Brano di partenza:
------------------------------------------------------------

Precedentemente si faceva riferimento al fatto che molte cose cambiarono all’inizio degli anni ‘90. In Italia si pose fine al sistema bancario concepito dal fascismo, e quindi da un regime totalitario, solo nella prima metà del 1990 periodo in cui, con la “legge Amato”, il governo attuò una politica che andava decisamente in senso opposto rispetto alle norme fasciste, si cercò di assoggettare le banche che erano rette dal diritto pubblico (Banco di Napoli, Banco di Sicilia ecc.) alle norme delle Società per Azioni. In questo periodo la produzione normativa in tema bancario fu molto attiva, si cercò di recuperare il terreno perso accorpando tutte le norme bancarie in un Testo Unico, il Testo Unico Bancario (TUB), appunto. Norme che  andarono tutte in un senso, quello di dare maggiore respiro ai soggetti finanziari e maggiore protagonismo all’interno del panorama economico italiano.

In questa tesi, si intende presentare un  approfondimento riguardante il rapporto legato al fallimento delle banche e, soprattutto, come il TUB dialoghi con la legge fallimentare, alla luce anche delle riforme da poco messe in campo. Ci si approccerà al problema con una messa a confronto tra i profili contenuti nel TUB e quelli enunciati dalla legge fallimentare, a cui sono soggette le società di capitali, senza però arrogarsi l’onere di voler esplicare l’intera disciplina fallimentare delle banche. Ci limiteremo infatti ad approfondire solo alcuni profili, i più (ad avviso di chi scrive) curiosi.

Nel TUB, all’art 80, è stabilito che è il ministro del tesoro su segnalazione della Banca d’Italia ha il  potere di revocare la concessione ad esercitare l’attività bancaria e ne dispone la liquidazione coatta amministrativa così come previsto dalla legge Fallimentare. Il decreto del Ministro viene pubblicato in Gazzetta Ufficiale. Successivamente a questo passo vi è già una prima particolarità delle banche rispetto alle società, e cioè che le prime non sono soggette a procedure concorsuali differenti dalla liquidazione coatta e che si applicano, per quanto non espressamente previsto, le norme relative al normale fallimento.

Questo fino a pochi mesi orsono nel corso dei quali spicca la volontà del Governo di intervenire al fine di mutare il già variegato scenario normativo Bancario. E’ stata pubblicata in Gazzetta Ufficiale 2 luglio 2016, n. 153 la Legge 30 giugno 2016, n. 119 di conversione del Decreto-legge 3 maggio 2016, n. 59, recante “disposizioni urgenti in materia di procedure esecutive e concorsuali, nonché a favore degli investitori in banche in liquidazione”.

------------------------------------------------------------

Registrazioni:
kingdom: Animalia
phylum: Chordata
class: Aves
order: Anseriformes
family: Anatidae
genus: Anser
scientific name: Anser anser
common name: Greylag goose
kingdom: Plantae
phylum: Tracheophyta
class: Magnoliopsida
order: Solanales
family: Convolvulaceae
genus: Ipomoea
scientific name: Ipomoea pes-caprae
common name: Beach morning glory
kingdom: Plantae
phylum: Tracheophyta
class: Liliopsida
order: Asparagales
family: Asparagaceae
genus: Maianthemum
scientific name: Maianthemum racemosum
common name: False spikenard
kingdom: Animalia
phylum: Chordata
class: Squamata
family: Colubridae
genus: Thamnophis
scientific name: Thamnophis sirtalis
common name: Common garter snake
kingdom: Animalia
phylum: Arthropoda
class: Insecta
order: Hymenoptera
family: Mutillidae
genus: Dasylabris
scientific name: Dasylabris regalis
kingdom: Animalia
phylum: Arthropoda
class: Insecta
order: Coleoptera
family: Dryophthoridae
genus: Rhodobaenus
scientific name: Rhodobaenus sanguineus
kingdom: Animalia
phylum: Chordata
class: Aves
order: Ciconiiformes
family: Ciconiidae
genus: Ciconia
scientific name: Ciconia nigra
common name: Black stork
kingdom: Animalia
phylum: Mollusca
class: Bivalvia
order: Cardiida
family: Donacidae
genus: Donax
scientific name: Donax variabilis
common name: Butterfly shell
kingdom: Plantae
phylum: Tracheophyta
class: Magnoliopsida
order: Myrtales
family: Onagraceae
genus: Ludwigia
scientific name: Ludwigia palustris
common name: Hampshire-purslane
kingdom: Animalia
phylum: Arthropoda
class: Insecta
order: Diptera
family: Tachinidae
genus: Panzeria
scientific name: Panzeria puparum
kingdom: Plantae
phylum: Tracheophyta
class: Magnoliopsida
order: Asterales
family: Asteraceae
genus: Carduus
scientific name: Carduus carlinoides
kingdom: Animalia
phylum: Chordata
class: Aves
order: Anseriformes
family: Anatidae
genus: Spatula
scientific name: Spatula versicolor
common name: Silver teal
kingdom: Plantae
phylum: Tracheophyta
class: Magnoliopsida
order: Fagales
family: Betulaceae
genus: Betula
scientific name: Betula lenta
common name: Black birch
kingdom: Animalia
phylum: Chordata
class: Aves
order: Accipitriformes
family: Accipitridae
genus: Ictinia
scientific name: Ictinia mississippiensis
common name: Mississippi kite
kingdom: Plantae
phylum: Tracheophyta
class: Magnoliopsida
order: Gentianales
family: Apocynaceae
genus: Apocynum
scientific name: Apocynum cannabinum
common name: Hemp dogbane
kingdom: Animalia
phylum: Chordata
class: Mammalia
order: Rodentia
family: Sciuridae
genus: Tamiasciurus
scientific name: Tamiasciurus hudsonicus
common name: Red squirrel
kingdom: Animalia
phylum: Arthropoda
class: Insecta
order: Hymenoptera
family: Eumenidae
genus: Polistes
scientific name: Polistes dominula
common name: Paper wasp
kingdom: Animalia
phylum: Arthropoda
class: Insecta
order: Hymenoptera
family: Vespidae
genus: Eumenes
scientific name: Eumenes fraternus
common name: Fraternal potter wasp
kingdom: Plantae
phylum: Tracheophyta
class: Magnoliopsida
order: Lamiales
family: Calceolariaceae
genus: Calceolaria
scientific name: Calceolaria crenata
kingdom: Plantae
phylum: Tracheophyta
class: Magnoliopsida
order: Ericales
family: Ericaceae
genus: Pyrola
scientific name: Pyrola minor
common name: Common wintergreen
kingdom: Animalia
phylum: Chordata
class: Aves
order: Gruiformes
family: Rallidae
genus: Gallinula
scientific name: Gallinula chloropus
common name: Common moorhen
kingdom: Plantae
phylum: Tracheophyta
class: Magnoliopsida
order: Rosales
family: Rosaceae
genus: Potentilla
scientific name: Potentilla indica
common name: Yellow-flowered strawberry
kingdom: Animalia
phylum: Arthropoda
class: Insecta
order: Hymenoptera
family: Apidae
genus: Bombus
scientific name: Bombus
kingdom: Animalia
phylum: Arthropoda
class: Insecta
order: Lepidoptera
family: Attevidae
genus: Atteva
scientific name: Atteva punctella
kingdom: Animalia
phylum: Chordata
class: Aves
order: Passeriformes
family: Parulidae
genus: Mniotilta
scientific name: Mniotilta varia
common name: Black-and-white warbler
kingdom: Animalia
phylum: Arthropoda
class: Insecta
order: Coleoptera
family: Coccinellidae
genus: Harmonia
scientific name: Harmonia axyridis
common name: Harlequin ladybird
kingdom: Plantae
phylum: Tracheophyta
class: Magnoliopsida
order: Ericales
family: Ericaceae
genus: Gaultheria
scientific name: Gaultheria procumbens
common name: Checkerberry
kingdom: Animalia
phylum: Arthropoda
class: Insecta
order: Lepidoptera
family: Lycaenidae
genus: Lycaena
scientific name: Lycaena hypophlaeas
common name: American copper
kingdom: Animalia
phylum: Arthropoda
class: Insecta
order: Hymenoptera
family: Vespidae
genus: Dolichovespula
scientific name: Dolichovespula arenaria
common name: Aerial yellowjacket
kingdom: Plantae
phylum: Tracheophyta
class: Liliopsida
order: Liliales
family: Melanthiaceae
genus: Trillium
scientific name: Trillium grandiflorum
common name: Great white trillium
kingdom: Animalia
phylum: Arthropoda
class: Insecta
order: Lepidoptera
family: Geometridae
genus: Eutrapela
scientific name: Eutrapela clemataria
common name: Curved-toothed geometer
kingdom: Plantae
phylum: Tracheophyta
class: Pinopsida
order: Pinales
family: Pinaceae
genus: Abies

------------------------------------------------------------

Esercizio:
Trascrivi dal brano sul fallimento delle banche il passo che comincia con le parole contenenti "Nel TUB, all’art" e termina con "al normale fallimento.". Le risposte vanno ricavate soltanto dal brano.

Esercizio svolto:
Nel TUB, all’art 80, è stabilito che è il ministro del tesoro su segnalazione della Banca d’Italia ha il  potere di revocare la concessione ad esercitare l’attività bancaria e ne dispone la liquidazione coatta amministrativa così come previsto dalla legge Fallimentare. Il decreto del Ministro viene pubblicato in Gazzetta Ufficiale. Successivamente a questo passo vi è già una prima particolarità delle banche rispetto alle società, e cioè che le prime non sono soggette a procedure concorsuali differenti dalla liquidazione coatta e che si applicano, per quanto non espressamente previsto, le norme relative al normale fallimento.